Human pose keypoint data
»»

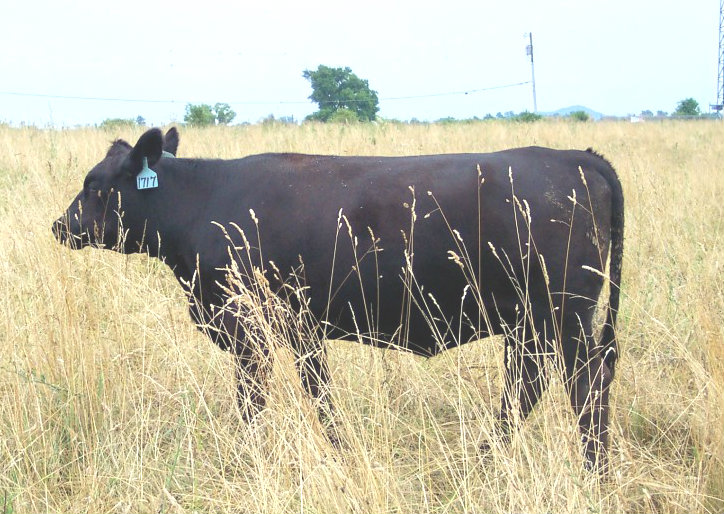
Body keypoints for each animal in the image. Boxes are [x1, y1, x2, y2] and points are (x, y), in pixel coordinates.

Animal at [53, 128, 624, 472]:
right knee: (527, 384)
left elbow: (261, 400)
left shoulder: (250, 328)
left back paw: (593, 473)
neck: (206, 201)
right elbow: (316, 392)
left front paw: (253, 459)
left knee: (584, 386)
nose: (61, 225)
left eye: (95, 185)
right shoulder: (297, 328)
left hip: (565, 315)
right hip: (529, 322)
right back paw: (485, 458)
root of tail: (574, 157)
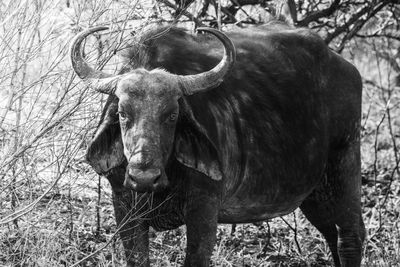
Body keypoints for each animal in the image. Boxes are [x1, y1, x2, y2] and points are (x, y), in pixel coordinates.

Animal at [70, 22, 364, 266]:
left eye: (172, 115)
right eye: (122, 113)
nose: (143, 176)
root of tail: (347, 68)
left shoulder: (204, 207)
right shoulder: (124, 204)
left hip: (345, 161)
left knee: (349, 235)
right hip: (313, 192)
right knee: (330, 233)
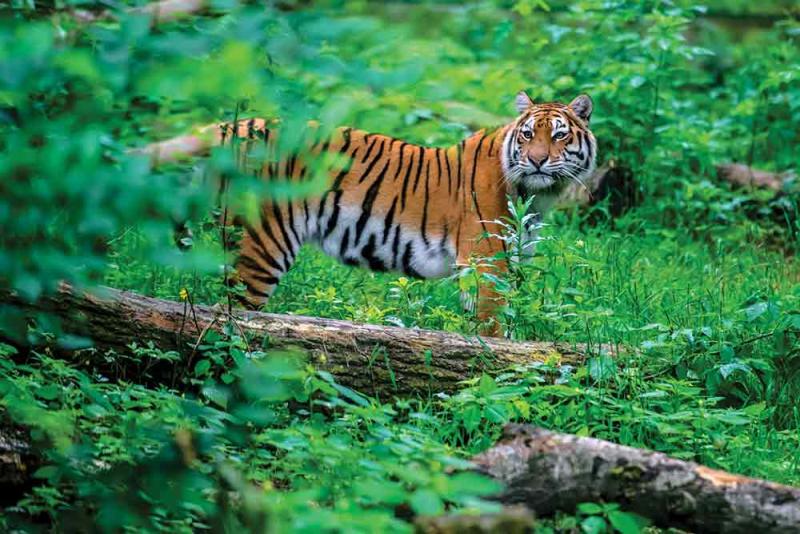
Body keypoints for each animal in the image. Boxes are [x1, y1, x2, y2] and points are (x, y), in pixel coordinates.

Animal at [150, 91, 596, 333]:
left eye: (559, 136)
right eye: (528, 135)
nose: (537, 161)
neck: (537, 195)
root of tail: (231, 126)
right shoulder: (487, 262)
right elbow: (494, 324)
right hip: (262, 242)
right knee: (235, 316)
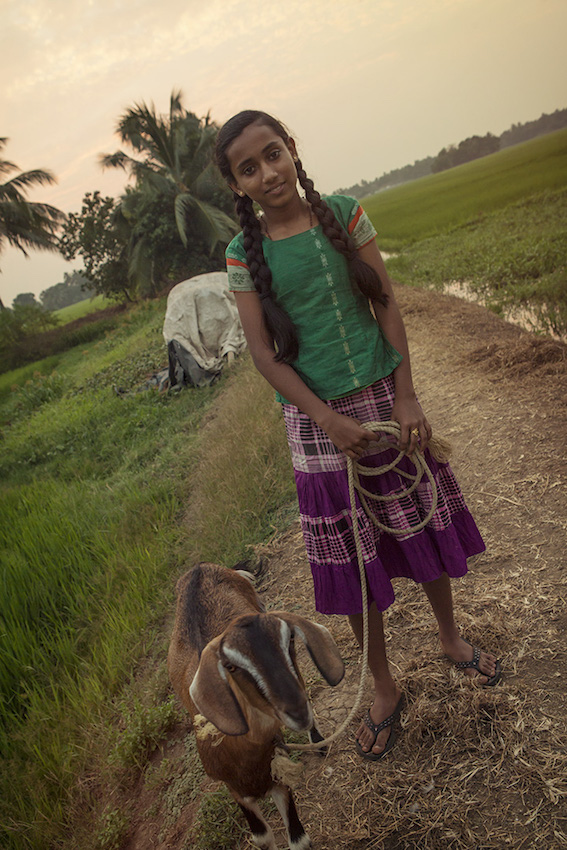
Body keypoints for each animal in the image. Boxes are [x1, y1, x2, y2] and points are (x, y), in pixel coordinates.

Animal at [168, 564, 346, 848]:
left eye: (290, 640)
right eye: (230, 666)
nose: (296, 712)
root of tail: (199, 567)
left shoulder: (277, 777)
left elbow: (299, 839)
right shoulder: (236, 791)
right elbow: (262, 838)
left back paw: (318, 741)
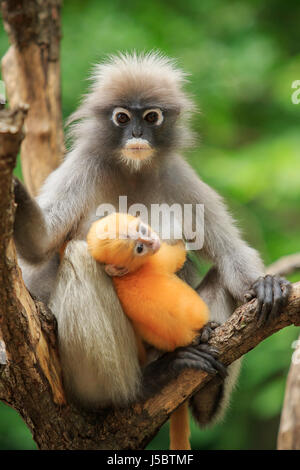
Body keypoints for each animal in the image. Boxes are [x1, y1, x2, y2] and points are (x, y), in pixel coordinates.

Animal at [87, 212, 211, 448]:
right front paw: (183, 240)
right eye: (139, 249)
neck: (125, 276)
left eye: (141, 231)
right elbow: (177, 256)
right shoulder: (157, 260)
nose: (152, 241)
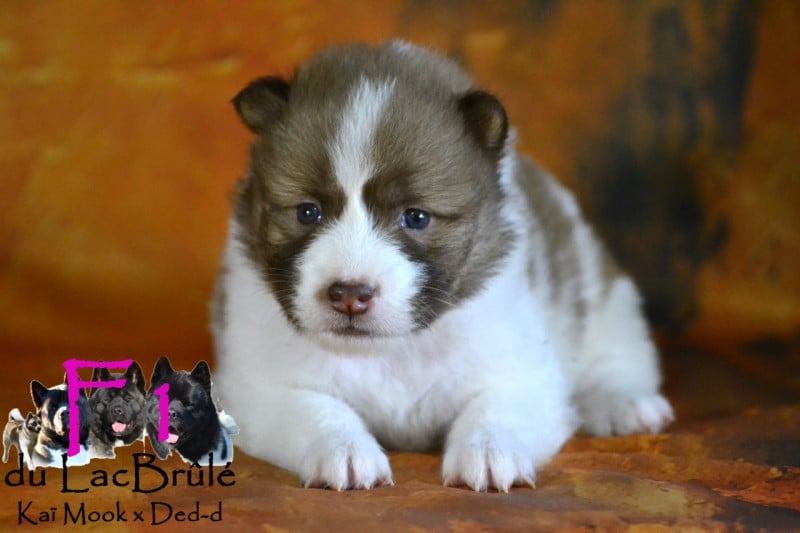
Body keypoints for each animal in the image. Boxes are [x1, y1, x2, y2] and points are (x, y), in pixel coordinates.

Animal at [211, 41, 674, 491]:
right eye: (308, 212)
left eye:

««

## Activity
A single number is the reply: the count of lines in the entries above that have the word "tail".

## Completed exercise
4